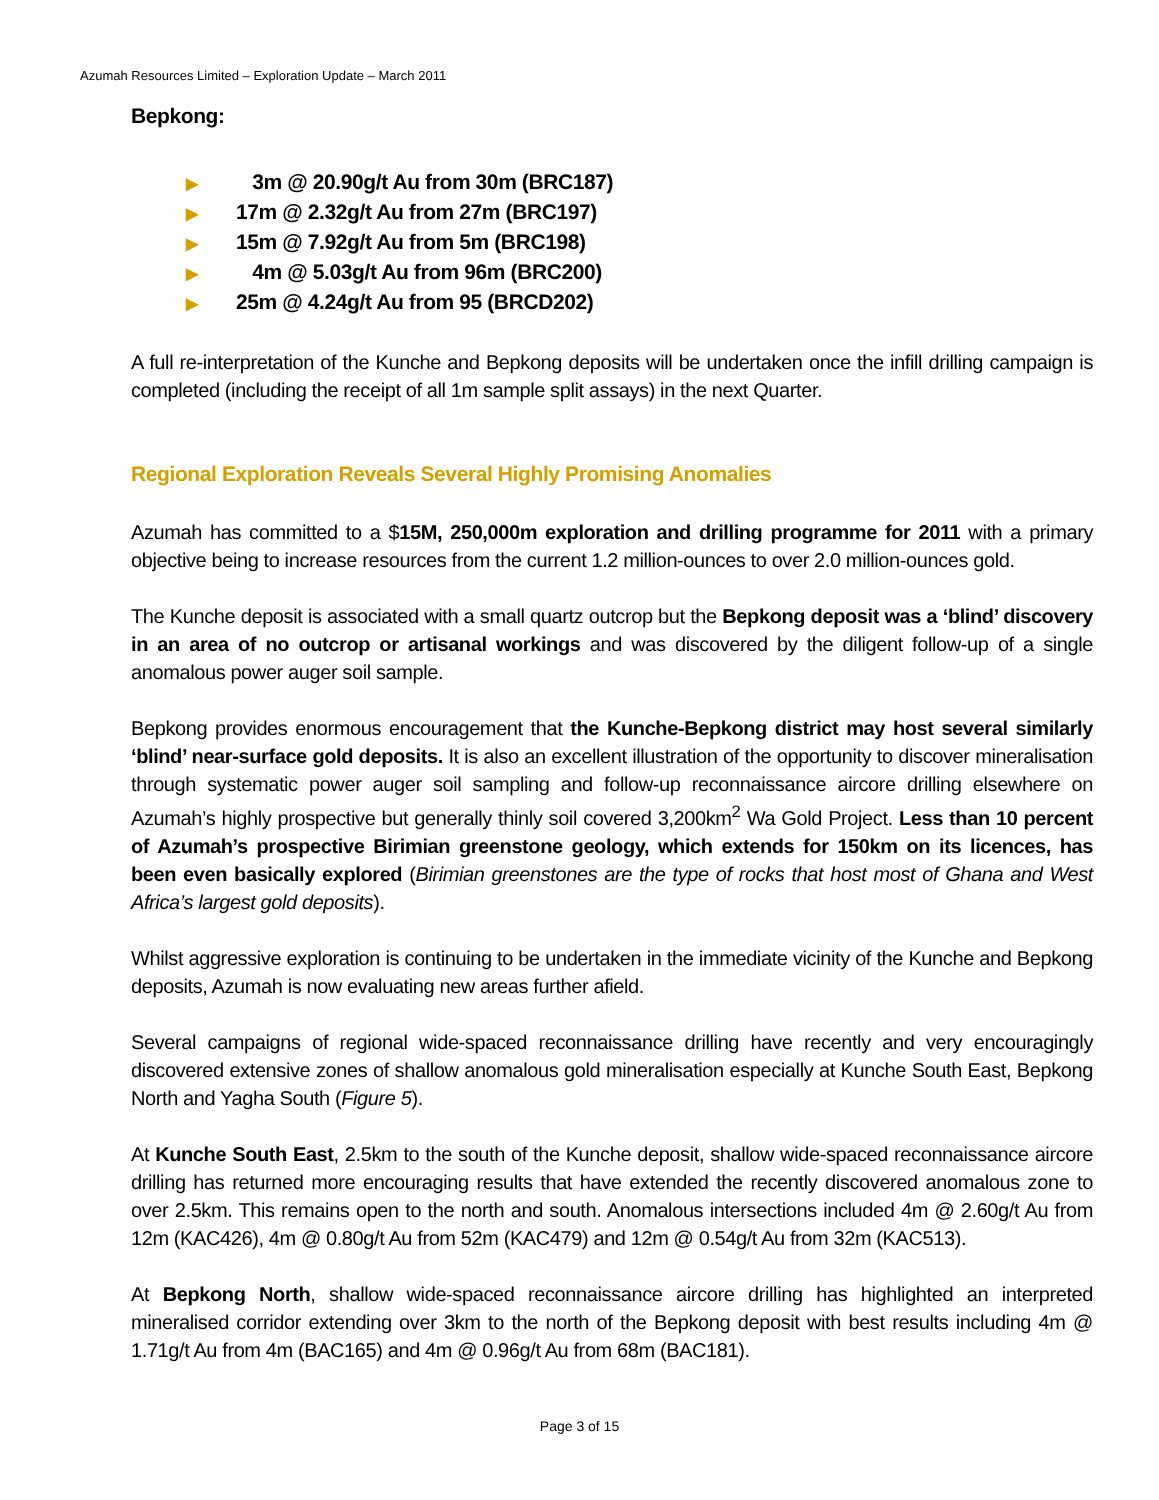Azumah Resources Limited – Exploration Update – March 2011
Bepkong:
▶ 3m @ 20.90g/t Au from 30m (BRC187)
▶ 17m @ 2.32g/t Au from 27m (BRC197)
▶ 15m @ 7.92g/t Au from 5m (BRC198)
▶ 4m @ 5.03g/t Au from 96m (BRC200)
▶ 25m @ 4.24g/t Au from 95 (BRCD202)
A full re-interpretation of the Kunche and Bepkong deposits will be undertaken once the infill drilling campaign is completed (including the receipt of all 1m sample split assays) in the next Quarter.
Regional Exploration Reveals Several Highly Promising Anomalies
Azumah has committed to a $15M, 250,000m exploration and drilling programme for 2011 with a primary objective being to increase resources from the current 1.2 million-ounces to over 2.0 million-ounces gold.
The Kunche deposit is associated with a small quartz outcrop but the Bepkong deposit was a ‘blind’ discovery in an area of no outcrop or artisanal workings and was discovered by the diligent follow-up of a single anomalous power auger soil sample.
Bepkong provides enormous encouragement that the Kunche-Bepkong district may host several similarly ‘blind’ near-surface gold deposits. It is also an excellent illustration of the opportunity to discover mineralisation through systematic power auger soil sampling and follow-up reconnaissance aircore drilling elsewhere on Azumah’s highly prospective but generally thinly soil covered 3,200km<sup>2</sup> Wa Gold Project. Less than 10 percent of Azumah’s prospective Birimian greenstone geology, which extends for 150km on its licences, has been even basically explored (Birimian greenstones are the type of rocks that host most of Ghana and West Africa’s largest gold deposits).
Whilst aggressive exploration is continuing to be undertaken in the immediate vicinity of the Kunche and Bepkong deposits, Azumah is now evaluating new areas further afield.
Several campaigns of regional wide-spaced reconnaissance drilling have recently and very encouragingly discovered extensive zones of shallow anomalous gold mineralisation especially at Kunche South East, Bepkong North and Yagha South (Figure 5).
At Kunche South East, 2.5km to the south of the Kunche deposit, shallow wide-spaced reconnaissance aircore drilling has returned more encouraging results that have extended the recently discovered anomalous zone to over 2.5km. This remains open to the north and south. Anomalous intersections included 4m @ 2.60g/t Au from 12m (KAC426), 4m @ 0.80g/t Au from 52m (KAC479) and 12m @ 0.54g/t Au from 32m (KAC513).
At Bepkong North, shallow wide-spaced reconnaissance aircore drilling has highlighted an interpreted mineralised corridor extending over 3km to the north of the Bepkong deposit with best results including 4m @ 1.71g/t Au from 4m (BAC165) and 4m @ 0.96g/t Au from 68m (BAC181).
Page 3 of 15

__________

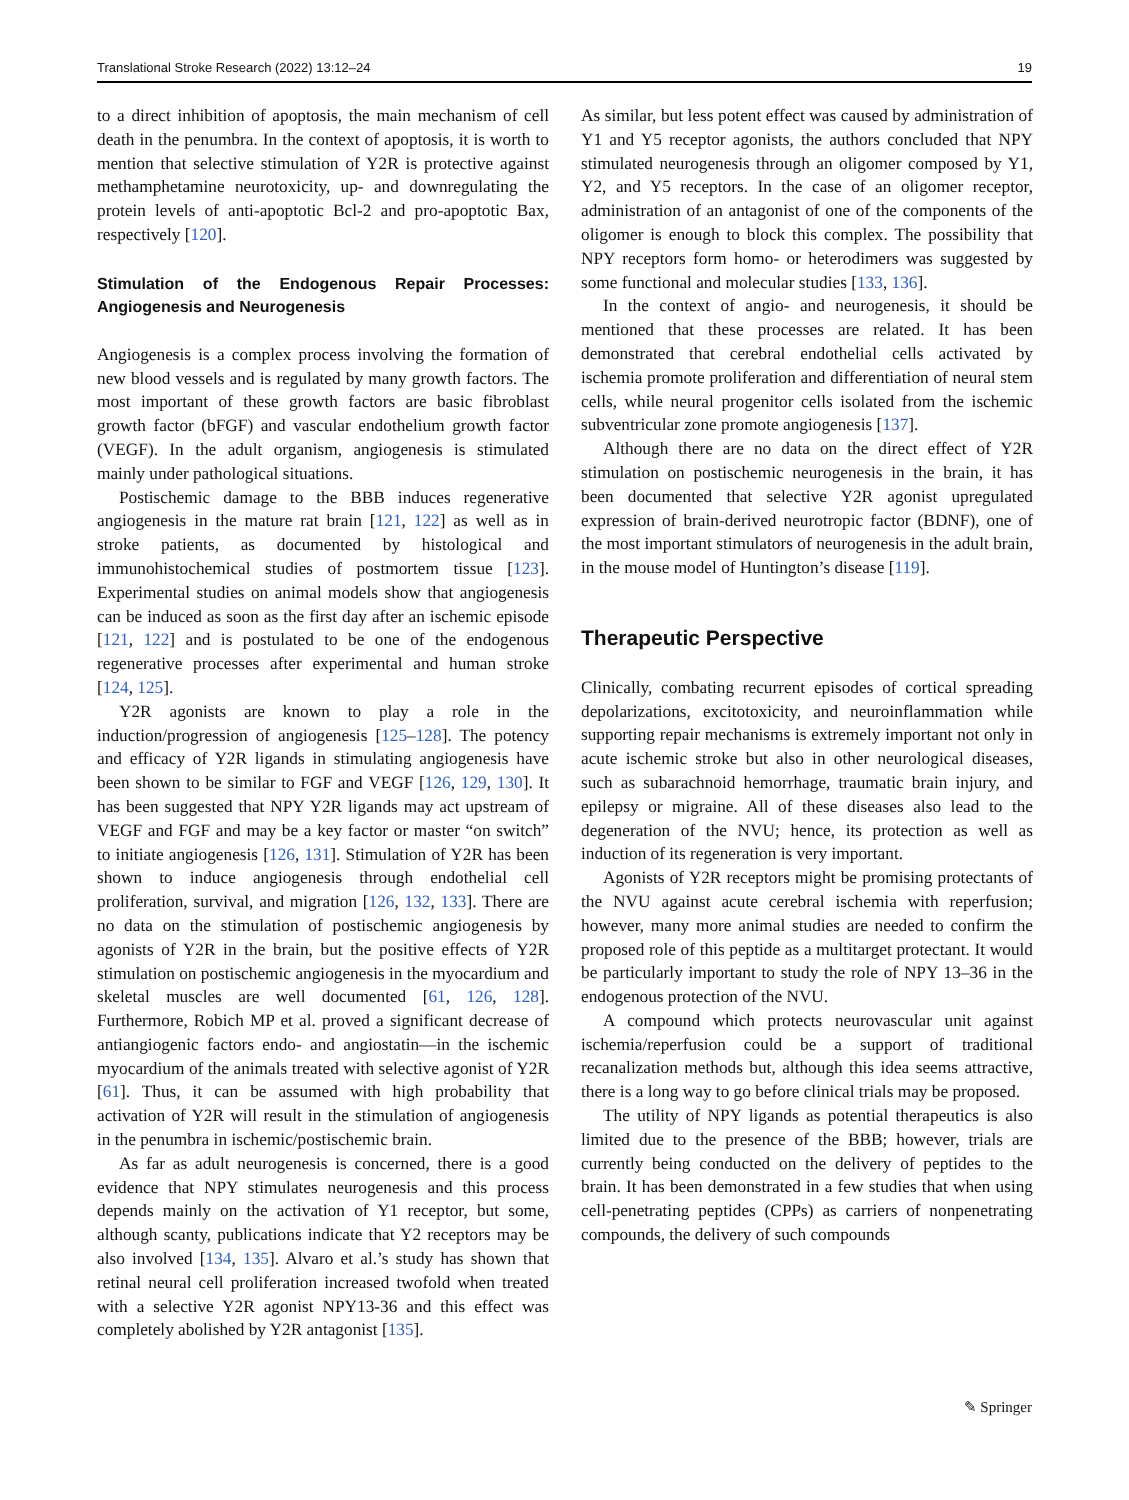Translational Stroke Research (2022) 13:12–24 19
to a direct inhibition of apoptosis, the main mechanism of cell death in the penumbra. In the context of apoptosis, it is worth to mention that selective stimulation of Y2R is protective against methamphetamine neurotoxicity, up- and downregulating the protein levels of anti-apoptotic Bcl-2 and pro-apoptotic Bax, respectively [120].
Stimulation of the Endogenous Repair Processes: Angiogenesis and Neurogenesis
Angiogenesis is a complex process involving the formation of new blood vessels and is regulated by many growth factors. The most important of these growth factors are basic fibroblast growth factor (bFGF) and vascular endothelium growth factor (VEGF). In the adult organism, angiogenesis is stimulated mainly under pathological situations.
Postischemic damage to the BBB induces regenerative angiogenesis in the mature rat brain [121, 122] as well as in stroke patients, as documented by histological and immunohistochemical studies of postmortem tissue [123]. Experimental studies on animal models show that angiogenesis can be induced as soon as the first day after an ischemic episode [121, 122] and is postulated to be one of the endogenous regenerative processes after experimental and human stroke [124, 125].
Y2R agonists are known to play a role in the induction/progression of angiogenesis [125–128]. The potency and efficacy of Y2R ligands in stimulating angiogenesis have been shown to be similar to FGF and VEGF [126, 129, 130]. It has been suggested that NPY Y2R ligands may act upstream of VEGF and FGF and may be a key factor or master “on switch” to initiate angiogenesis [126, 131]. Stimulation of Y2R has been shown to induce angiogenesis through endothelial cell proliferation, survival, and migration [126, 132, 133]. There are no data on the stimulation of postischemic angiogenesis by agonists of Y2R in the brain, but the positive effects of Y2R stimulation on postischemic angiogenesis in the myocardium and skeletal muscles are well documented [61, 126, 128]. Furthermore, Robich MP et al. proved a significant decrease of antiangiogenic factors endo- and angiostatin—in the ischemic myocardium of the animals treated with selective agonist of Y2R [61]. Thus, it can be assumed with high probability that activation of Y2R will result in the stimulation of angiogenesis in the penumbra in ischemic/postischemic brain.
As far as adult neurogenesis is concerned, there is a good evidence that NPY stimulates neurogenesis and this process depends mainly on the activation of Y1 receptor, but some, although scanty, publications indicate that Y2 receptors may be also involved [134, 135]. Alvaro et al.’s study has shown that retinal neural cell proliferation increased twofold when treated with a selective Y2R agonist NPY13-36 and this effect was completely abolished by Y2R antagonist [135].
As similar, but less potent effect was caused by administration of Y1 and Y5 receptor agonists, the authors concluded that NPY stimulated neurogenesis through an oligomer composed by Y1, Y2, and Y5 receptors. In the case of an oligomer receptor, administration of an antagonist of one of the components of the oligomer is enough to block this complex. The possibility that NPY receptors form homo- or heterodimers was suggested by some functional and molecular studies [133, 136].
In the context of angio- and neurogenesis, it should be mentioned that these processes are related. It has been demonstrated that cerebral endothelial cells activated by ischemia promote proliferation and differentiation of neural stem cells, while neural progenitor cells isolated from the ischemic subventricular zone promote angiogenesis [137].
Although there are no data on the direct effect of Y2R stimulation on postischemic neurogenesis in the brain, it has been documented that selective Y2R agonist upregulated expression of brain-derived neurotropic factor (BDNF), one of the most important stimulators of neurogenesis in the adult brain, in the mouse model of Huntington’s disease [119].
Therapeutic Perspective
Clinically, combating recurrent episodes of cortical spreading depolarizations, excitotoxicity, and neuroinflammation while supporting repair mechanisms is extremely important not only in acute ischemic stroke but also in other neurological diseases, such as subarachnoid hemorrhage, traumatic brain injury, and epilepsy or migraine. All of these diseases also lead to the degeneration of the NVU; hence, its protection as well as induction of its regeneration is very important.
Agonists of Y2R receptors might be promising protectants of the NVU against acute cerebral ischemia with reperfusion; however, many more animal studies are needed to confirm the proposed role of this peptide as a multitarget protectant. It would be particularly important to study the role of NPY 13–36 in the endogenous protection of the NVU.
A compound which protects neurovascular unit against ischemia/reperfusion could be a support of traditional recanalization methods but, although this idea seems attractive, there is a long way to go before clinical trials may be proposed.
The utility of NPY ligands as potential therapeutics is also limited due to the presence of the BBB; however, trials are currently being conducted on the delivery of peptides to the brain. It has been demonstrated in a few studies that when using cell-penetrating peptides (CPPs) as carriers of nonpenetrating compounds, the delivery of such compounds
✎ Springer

__________

- Try it:
Print exactly the lines of the listing above starting at the line containing "Several campaigns of" and ending at the line containing "At Kunche South East, 2.5km", both included.

- Exercise result:
Several campaigns of regional wide-spaced reconnaissance drilling have recently and very encouragingly discovered extensive zones of shallow anomalous gold mineralisation especially at Kunche South East, Bepkong North and Yagha South (Figure 5).
At Kunche South East, 2.5km to the south of the Kunche deposit, shallow wide-spaced reconnaissance aircore drilling has returned more encouraging results that have extended the recently discovered anomalous zone to over 2.5km. This remains open to the north and south. Anomalous intersections included 4m @ 2.60g/t Au from 12m (KAC426), 4m @ 0.80g/t Au from 52m (KAC479) and 12m @ 0.54g/t Au from 32m (KAC513).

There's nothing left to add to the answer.